Who Can be Saved?
Matthew 19:16-20:16
Joe Fauth
The Presumption of Salvation
- Just look at the way that Matthew tells the story, this man came with an assumption…a presumption even. What was that?
- That Jesus was just a good teacher
- That he was a good man.
- You know why He had a wrong and insufficient and unsatisfying view of salvation? Because He had a wrong view of and hence use of the Law. The Law condemns it doesn’t justify. But this man was trying to use the Law in a way that it was never intended to be used! Like me using tools wrongly.
- “The Law drives us to the Gospel to learn how to be saved, and the Gospel drives us to the Law to learn how to live” (John Owen).
The Prevention of Salvation
- Here is the “big reveal”. He had “great possessions”. Here is a man who had lots of possessions. He was a leader probably in a local area synagogue.
Jesus identifies for him what he was missing. He’s identifying the unsatisfying part of this man…it was his love for his riches. He loved this more than he loved the Lord. This is what he really loved most. Your God is the person or thing for which you would rather lose everything else and hold on to that than lose. But salvation is for people who despair of their own efforts, who realize that, in themselves and by themselves, they are hopelessly sinful and incapable of improving. Salvation is for those who see themselves as living violations of His holiness and who confess and turn from their sin and throw themselves on God’s mercy. It is for those who recognize they have absolutely nothing good to give God, that anything good they receive or accomplish can be only by His sovereign, gracious provision in Jesus Christ (MacArthur, p. 192).
The Power of Salvation
- How can this be? With man it is impossible but it is possible with God.
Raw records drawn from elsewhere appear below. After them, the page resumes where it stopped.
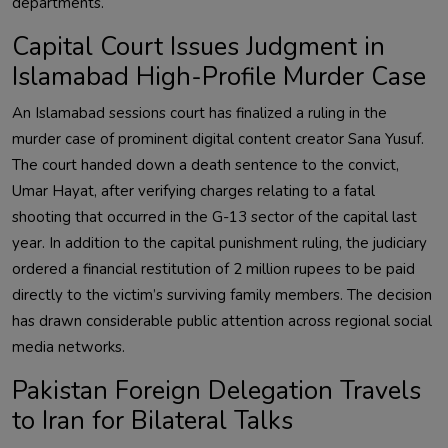
departments.
Capital Court Issues Judgment in
Islamabad High-Profile Murder Case
An Islamabad sessions court has finalized a ruling in the
murder case of prominent digital content creator Sana Yusuf.
The court handed down a death sentence to the convict,
Umar Hayat, after verifying charges relating to a fatal
shooting that occurred in the G-13 sector of the capital last
year. In addition to the capital punishment ruling, the judiciary
ordered a financial restitution of 2 million rupees to be paid
directly to the victim’s surviving family members. The decision
has drawn considerable public attention across regional social
media networks.
Pakistan Foreign Delegation Travels
to Iran for Bilateral Talks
The Principles of Salvation
Principle of Equity
- This parable is not a parable about the differences in rewards, rather this parable is about one primary truth: the equality of salvation. In other words, a genuinely redeemed person will always receive the same quality and blessing of eternal life. There are no second-class Christians.
Believing tax collectors, prostitutes, criminals, and social outcast will have the same heavenly residence as Paul, Augustine, Luther, and Wesley (MacArthur, p. 215).